* [What is expected] An image-free, word-for-word version of the records below is to be returned.

==== Information supplied ====

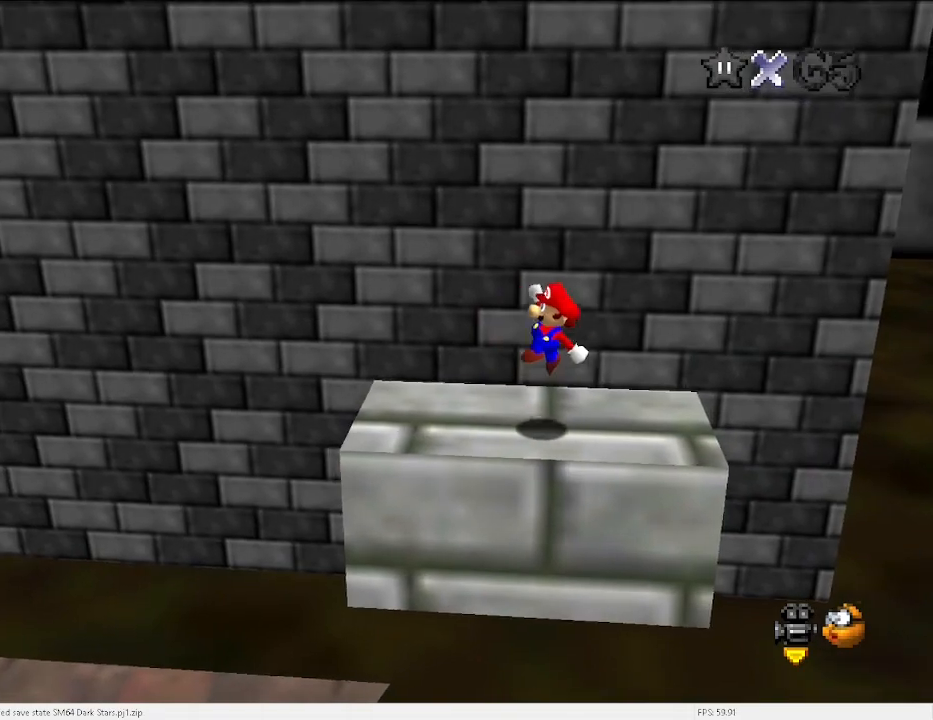
{"keys": ["left"], "events": [[233, "x", "down"], [267, "left", "down"], [267, "right", "up"], [267, "x", "up"], [400, "c", "down"], [467, "c", "up"]]}
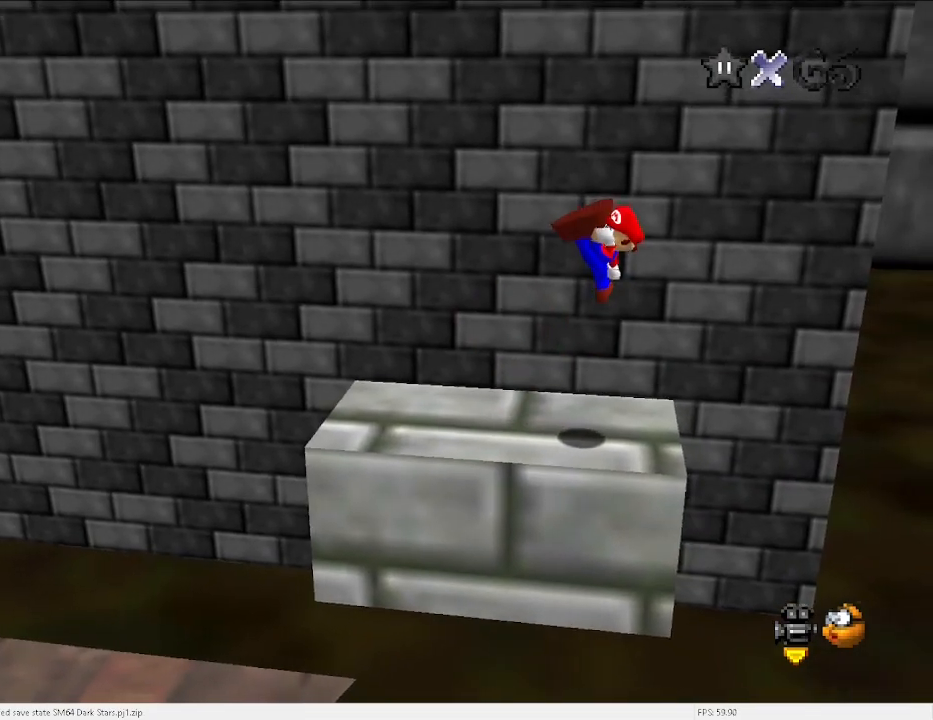
{"keys": ["left", "x"], "events": [[133, "left", "up"], [367, "left", "down"], [467, "x", "down"]]}
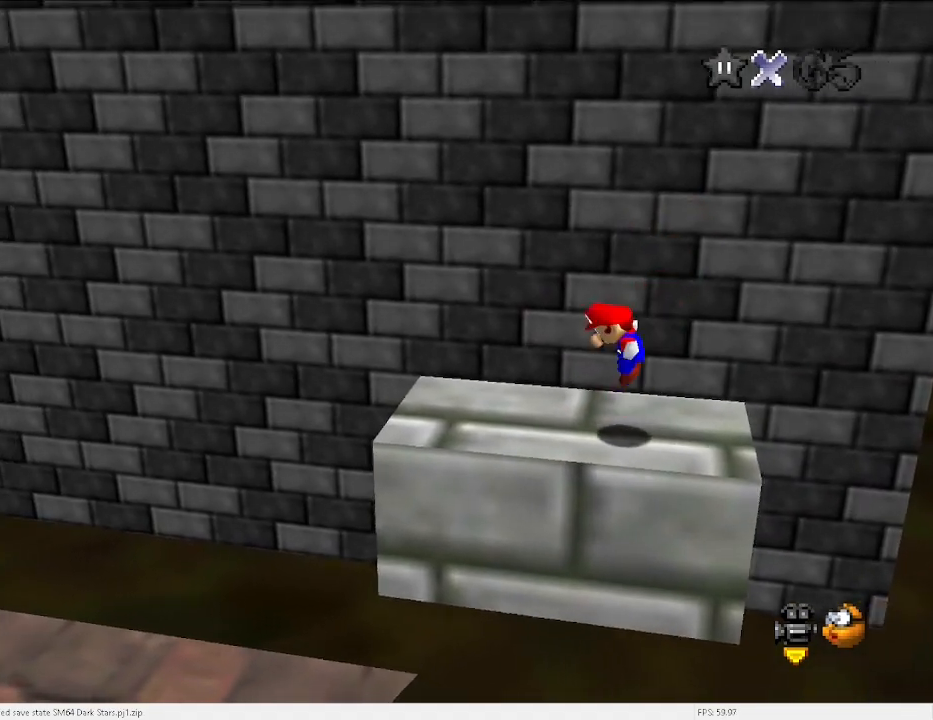
{"keys": ["left"], "events": [[100, "x", "up"]]}
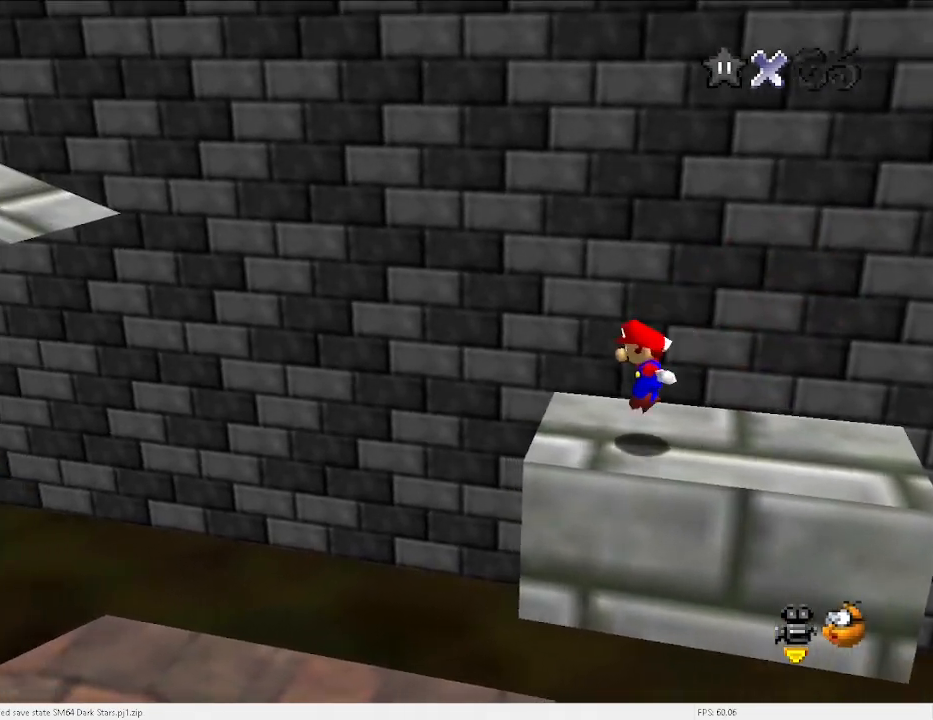
{"keys": ["left"], "events": [[133, "x", "down"], [400, "c", "down"], [400, "x", "up"], [500, "c", "up"]]}
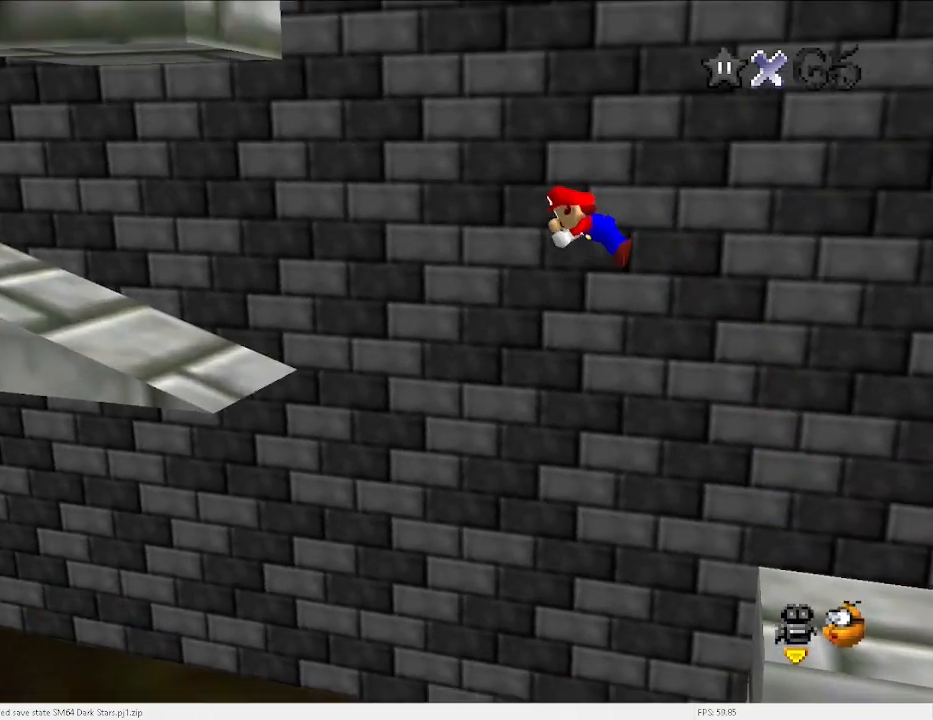
{"keys": ["right"], "events": [[233, "up", "down"], [467, "left", "up"], [467, "right", "down"], [500, "up", "up"]]}
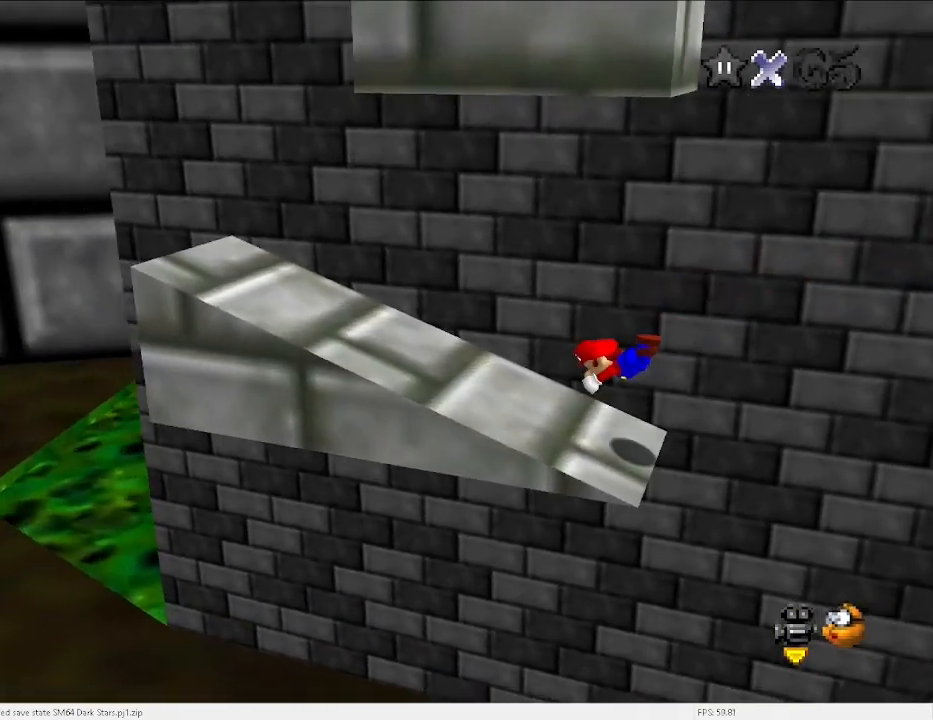
{"keys": ["left"], "events": [[100, "right", "up"], [200, "c", "down"], [200, "left", "down"], [200, "x", "down"], [233, "x", "up"], [300, "c", "up"]]}
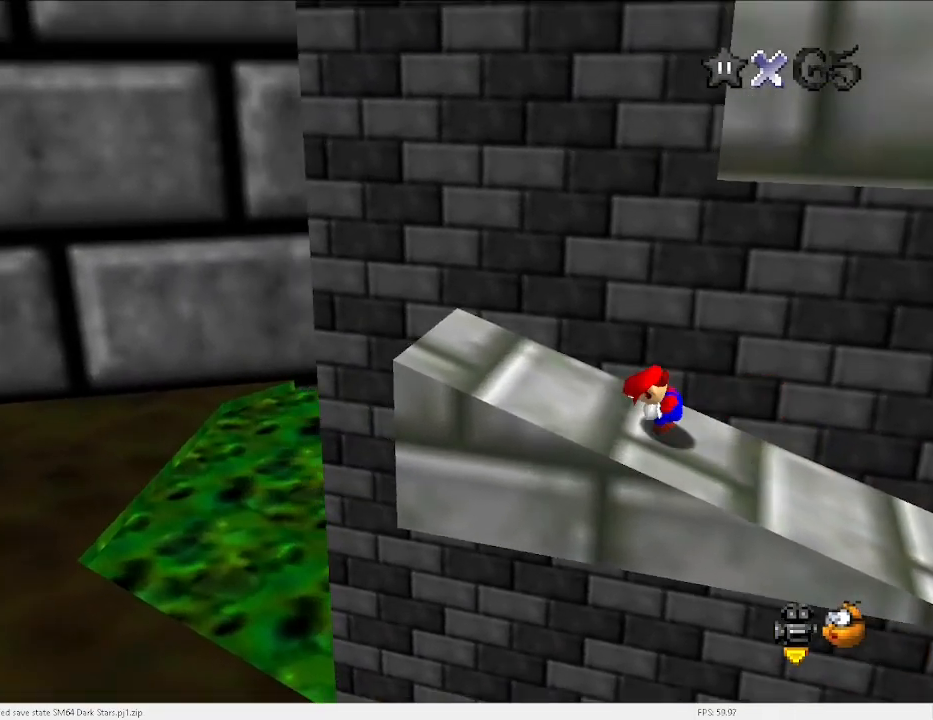
{"keys": ["x"], "events": [[167, "right", "down"], [200, "left", "up"], [233, "x", "down"], [500, "right", "up"]]}
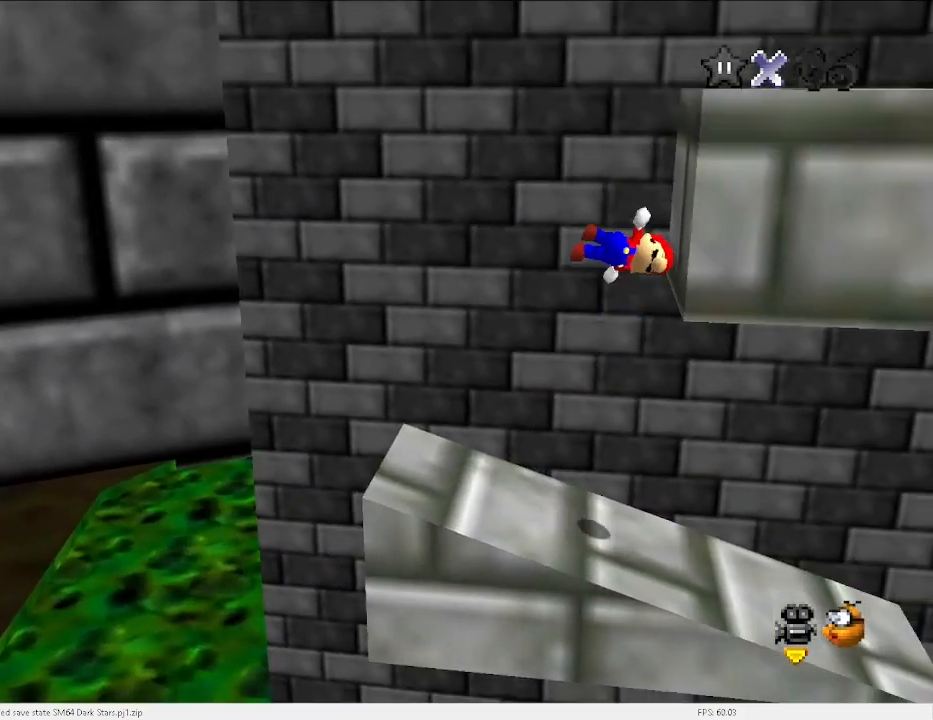
{"keys": ["right", "x"], "events": [[33, "x", "up"], [67, "right", "down"], [167, "x", "down"]]}
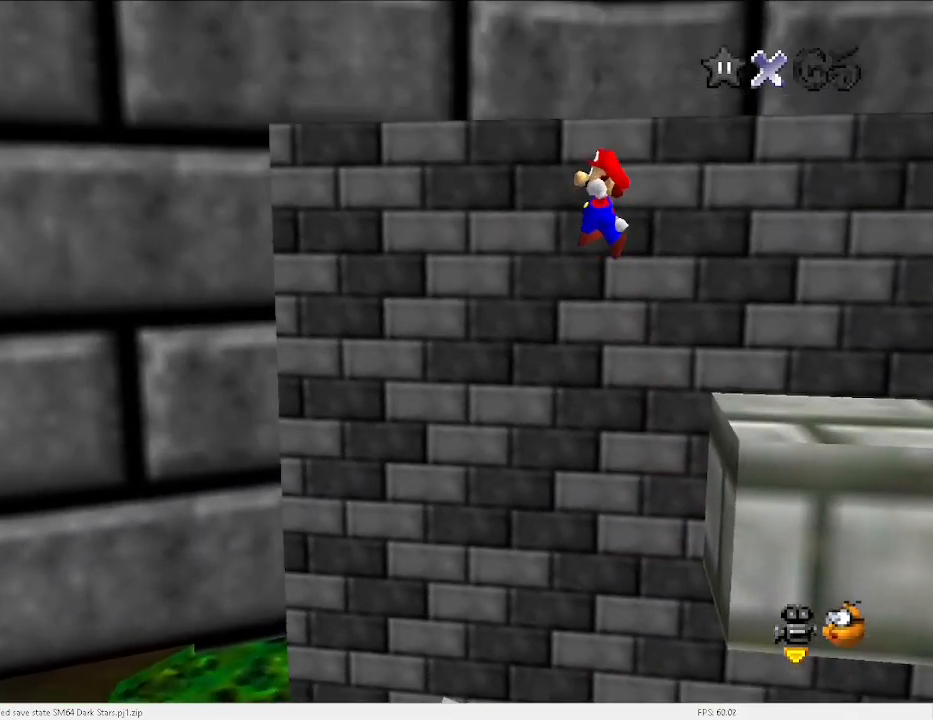
{"keys": ["right", "x"], "events": []}
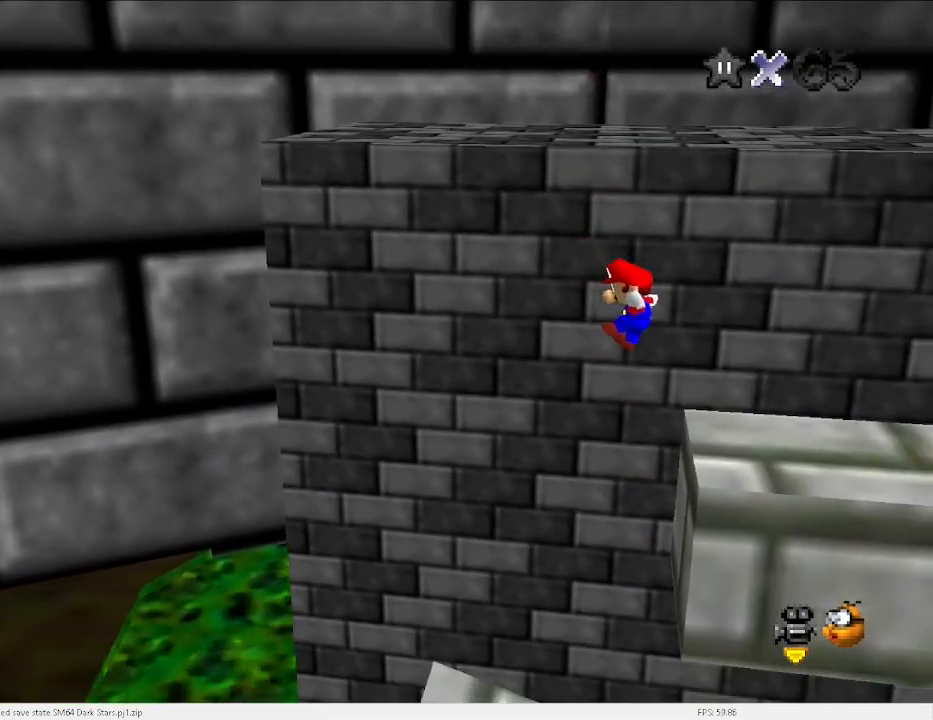
{"keys": ["a", "right", "up"], "events": [[67, "x", "up"], [233, "x", "down"], [367, "up", "down"], [367, "x", "up"], [467, "a", "down"]]}
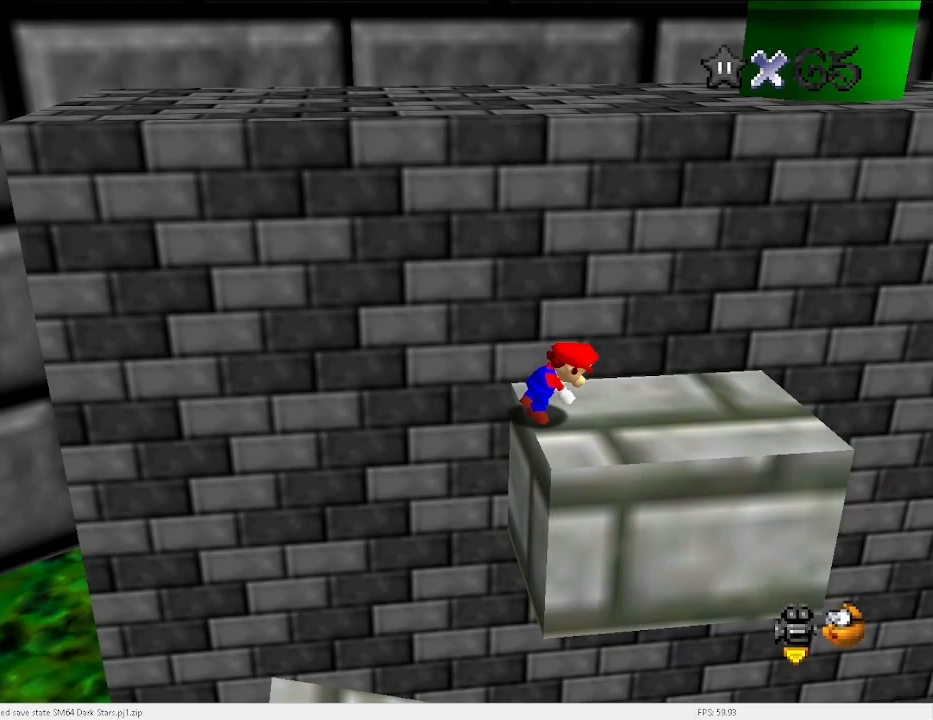
{"keys": ["right"], "events": [[67, "a", "up"], [233, "right", "up"], [433, "right", "down"], [467, "up", "up"]]}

====

* [Reply to the exercise]
{"keys": ["left"], "events": [[233, "x", "down"], [267, "left", "down"], [267, "right", "up"], [267, "x", "up"], [400, "c", "down"], [467, "c", "up"]]}
{"keys": ["left", "x"], "events": [[133, "left", "up"], [367, "left", "down"], [467, "x", "down"]]}
{"keys": ["left"], "events": [[100, "x", "up"]]}
{"keys": ["left"], "events": [[133, "x", "down"], [400, "c", "down"], [400, "x", "up"], [500, "c", "up"]]}
{"keys": ["right"], "events": [[233, "up", "down"], [467, "left", "up"], [467, "right", "down"], [500, "up", "up"]]}
{"keys": ["left"], "events": [[100, "right", "up"], [200, "c", "down"], [200, "left", "down"], [200, "x", "down"], [233, "x", "up"], [300, "c", "up"]]}
{"keys": ["x"], "events": [[167, "right", "down"], [200, "left", "up"], [233, "x", "down"], [500, "right", "up"]]}
{"keys": ["right", "x"], "events": [[33, "x", "up"], [67, "right", "down"], [167, "x", "down"]]}
{"keys": ["right", "x"], "events": []}
{"keys": ["a", "right", "up"], "events": [[67, "x", "up"], [233, "x", "down"], [367, "up", "down"], [367, "x", "up"], [467, "a", "down"]]}
{"keys": ["right"], "events": [[67, "a", "up"], [233, "right", "up"], [433, "right", "down"], [467, "up", "up"]]}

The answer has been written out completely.